As a company Mentholatum has over a century of history here in Buffalo starting in 1904 with the erection of their first factory on South Division Street. This was followed in 1919 with the building of their impressive factory at 1360 Niagara Street. The Niagara Street factory would become the most important structure in the company’s North American holdings. For years it supplied the western world (except Canada) with Mentholatum, producing up to 500,000 packages each week. The factory employed around seventy-five people but was mostly automated. The Courier-Express detailed the workings of the factory in a long article run as part of an overview of the biggest companies in Buffalo.

Mixed to strict composition in vats equipped with special agitators and heat controls, the liquid [Mentholatum] is piped to an ingenious assembly line machine, designed by company engineers, that fills, cools, caps and labels in a single operation. Waiting jars are cleaned and sterilized by vacuum suction and ultraviolet light. A rotary liquid filler loads the jars, which travel a series of cooling racks for about five minutes as the liquid begins to harden into an ointment. A screw capper and automatic labeler compete the jar for packing.[3]

More than a factory site, Buffalo soon became a corporate home for Mentholatum. In 1945 the company decided to bring its corporate structure into the Niagara Street factory which had a dedicated office space on the first floor. The corporate offices stayed in place until 1996 when Mentholatum closed up the Buffalo factory and moved the American corporate headquarters to their present location in Orchard Park. 

Despite the fact that Mentholatum has been overtaken in almost all respects by Vicks, it nonetheless should be remembered as a quintessentially Buffalonian product in the same way we look at sponge candy or loganberry flavored soda.
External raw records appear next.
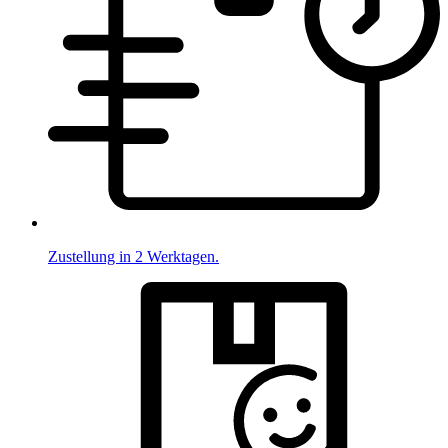
Zustellung in 2 Werktagen.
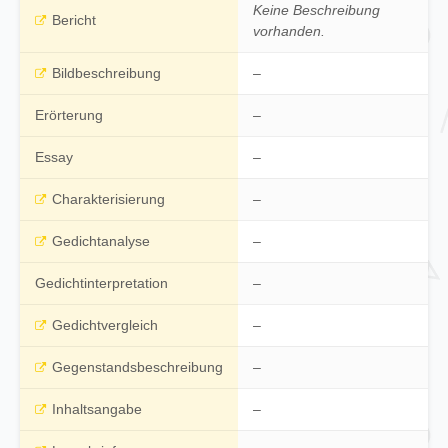
Keine Beschreibung
Bericht
vorhanden.
Bildbeschreibung
–
Erörterung
–
Essay
–
Charakterisierung
–
Gedichtanalyse
–
Gedichtinterpretation
–
Gedichtvergleich
–
Gegenstandsbeschreibung
–
Inhaltsangabe
–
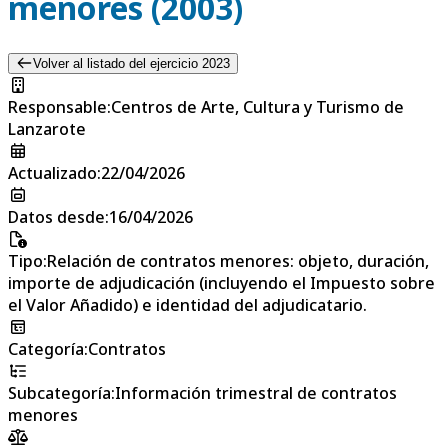
menores (2003)
Volver al listado del ejercicio 2023
Responsable
:
Centros de Arte, Cultura y Turismo de
Lanzarote
Actualizado
:
22/04/2026
Datos desde
:
16/04/2026
Tipo
:
Relación de contratos menores: objeto, duración,
importe de adjudicación (incluyendo el Impuesto sobre
el Valor Añadido) e identidad del adjudicatario.
Categoría
:
Contratos
Subcategoría
:
Información trimestral de contratos
menores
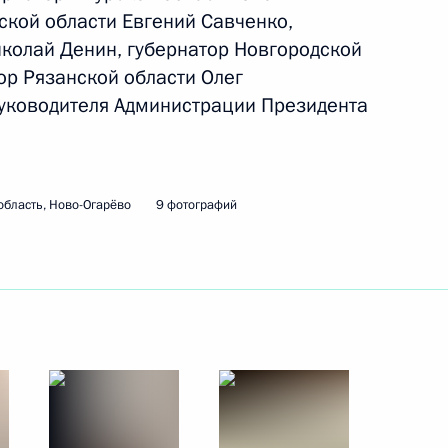
язанской области Олегом
ской области Евгений Савченко,
иколай Денин, губернатор Новгородской
ор Рязанской области Олег
уководителя Администрации Президента
вке празднования 100-летия
еницына
область, Ново-Огарёво
9 фотографий
язанской области Олегом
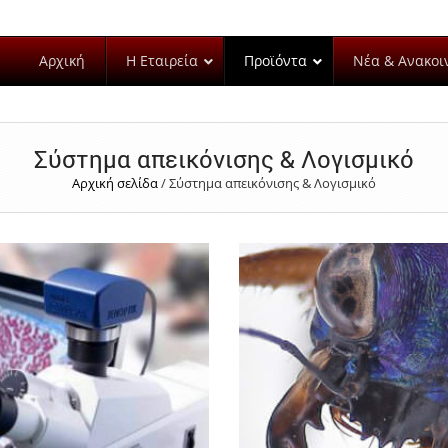
Αρχική
Η Εταιρεία
Προϊόντα
Νέα & Ανακοι
Σύστημα απεικόνισης & Λογισμικό
Αρχική σελίδα
/
Σύστημα απεικόνισης & Λογισμικό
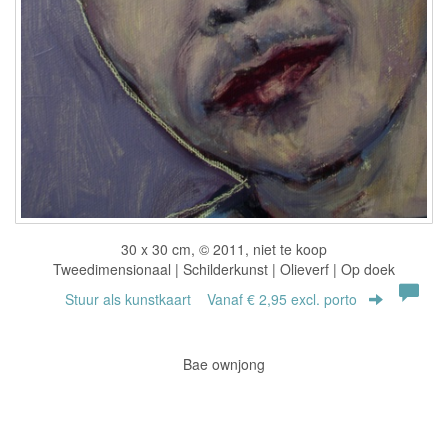
30 x 30 cm, © 2011, niet te koop
Tweedimensionaal | Schilderkunst | Olieverf | Op doek
Stuur als kunstkaart
Vanaf € 2,95 excl. porto
Bae ownjong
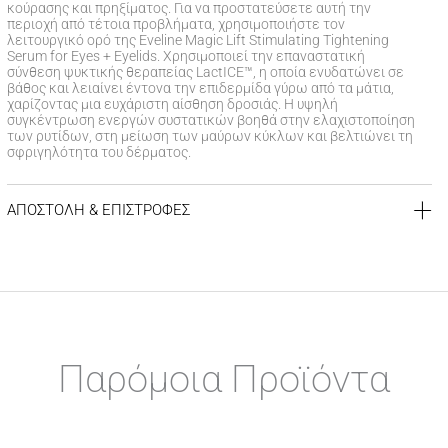
κούρασης και πρηξίματος. Για να προστατεύσετε αυτή την
περιοχή από τέτοια προβλήματα, χρησιμοποιήστε τον
λειτουργικό ορό της Eveline Magic Lift Stimulating Tightening
Serum for Eyes + Eyelids. Χρησιμοποιεί την επαναστατική
σύνθεση ψυκτικής θεραπείας LactICE™, η οποία ενυδατώνει σε
βάθος και λειαίνει έντονα την επιδερμίδα γύρω από τα μάτια,
χαρίζοντας μια ευχάριστη αίσθηση δροσιάς. Η υψηλή
συγκέντρωση ενεργών συστατικών βοηθά στην ελαχιστοποίηση
των ρυτίδων, στη μείωση των μαύρων κύκλων και βελτιώνει τη
σφριγηλότητα του δέρματος.
ΑΠΟΣΤΟΛΗ & ΕΠΙΣΤΡΟΦΕΣ
ΚΟΣΤΟΣ ΑΠΟΣΤΟΛΗΣ
Δωρεάν αποστολή για αγορές άνω των 39€
Έξοδα αποστολής
3,99 €
για αγορές κάτω των 39€
ΧΡΟΝΟΣ ΠΑΡΑΔΟΣΗΣ
Αποστολή σε χερσαίους προορισμούς εντός
1-3 εργάσιμων
Παρόμοια Προϊόντα
ημερών
Αποστολή σε νησιωτικούς προορισμούς εντός
1-3 εργάσιμων
ημερών
Αποστολή σε απομακρυσμένες/δυσπρόσιτες περιοχές εντός
1-7 εργάσιμων ημερών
For over a century the Mentholatum Company has provided jobs in Buffalo, and now ninety-seven years after its construction, the Mentholatum factory at 1360 Niagara Street looks poised to become the centerpiece of a revival along Niagara Street proving that the relationship between the City of Buffalo and the Mentholatum Company is not quite finished.

[1] Mentholatum had the opportunity to purchase Vicks but passed, considering the small company no threat. Soon after Spanish Flu struck sending America into a panic and boosting the sale of Vicks through the roof instantly transforming it into Mentholatum’s number one competitor.
[2] Congestion, muscle aches, and chapped lips are the primary symptoms Mentholatum is used to cure in the twenty-first century.
[3] Lee Griggs, “$600 Investment Parlayed into Worldwide Business.” Buffalo-Courier Express, August 31, 1952.